In progress edit log from last run not being played in case of a cluster (HA) restart

Hi All,

I am running Hadoop 2.4.0. I am trying to restart my HA cluster but since
there isn't a way to gracefully shutdown the NN (AFAIK), I am running into
a (sort of) race condition. A client has issued a delete command and NN
successfully deletes the requested file (in-progress edit logs across NN &
JNs are updated and DN physically delete the blocks). But before the
current in-progress edit log segment can be closed, the NN is stopped. Now
when the NN is started again, it reads all edit logs from JNs but it does
not consider the last in-progress edit log from the last run.

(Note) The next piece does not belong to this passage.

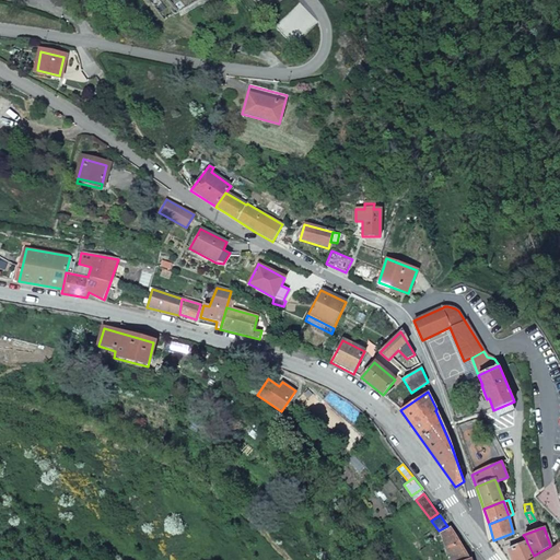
[(441,534),(450,559),(470,559),(456,535),(451,528),(441,534)]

Due to this
NN is expecting more blocks to be reported than what the DNs have.
Unfortunately sometimes this difference can be large enough (considering
dfs.namenode.safemode.threshold-pct) to leave the NN in safemode forever.

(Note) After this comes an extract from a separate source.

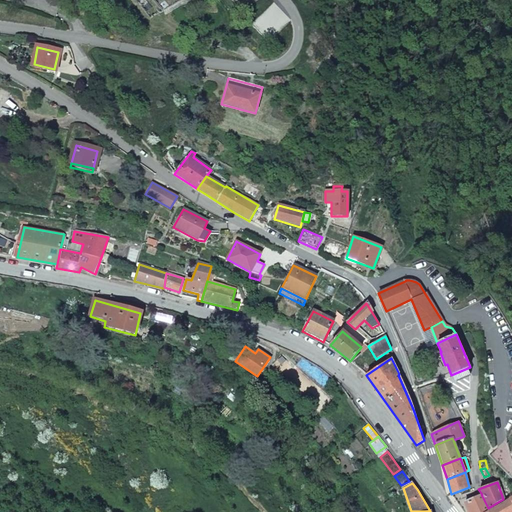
[(476,498),(464,503),(467,511),(487,511),(489,511),(488,508),(482,496),(476,498)]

This problem is looks to be generic to me. Can someone please confirm if
this is indeed a bug or point out where I may be wrong (either in my
process or understanding).


I modified the NN code to also read the in-progress edit log from JNs and
my problem was resolved. But I am not sure what implications this might
have. Here is the code change I did:

diff --git
a/hadoop-hdfs-project/hadoop-hdfs/src/main/java/org/apache/hadoop/hdfs/server/namenode/FSImage.java
b/hadoop-hdfs-project/hadoop-hdfs/src/main/java/org/apache/hadoop/hdfs/server/namenode/FSImag
index e78153f..b864ec1 100644
---
a/hadoop-hdfs-project/hadoop-hdfs/src/main/java/org/apache/hadoop/hdfs/server/namenode/FSImage.java
+++
b/hadoop-hdfs-project/hadoop-hdfs/src/main/java/org/apache/hadoop/hdfs/server/namenode/FSImage.java
@@ -623,7 +623,7 @@ private boolean loadFSImage(FSNamesystem target,
StartupOption startOpt,
       }
       editStreams = editLog.selectInputStreams(
           imageFiles.get(0).getCheckpointTxId() + 1,
-          toAtLeastTxId, recovery, false);
+          toAtLeastTxId, recovery, true);
     } else {
       editStreams = FSImagePreTransactionalStorageInspector
         .getEditLogStreams(storage);

-- 
Regards
Nitin Goyal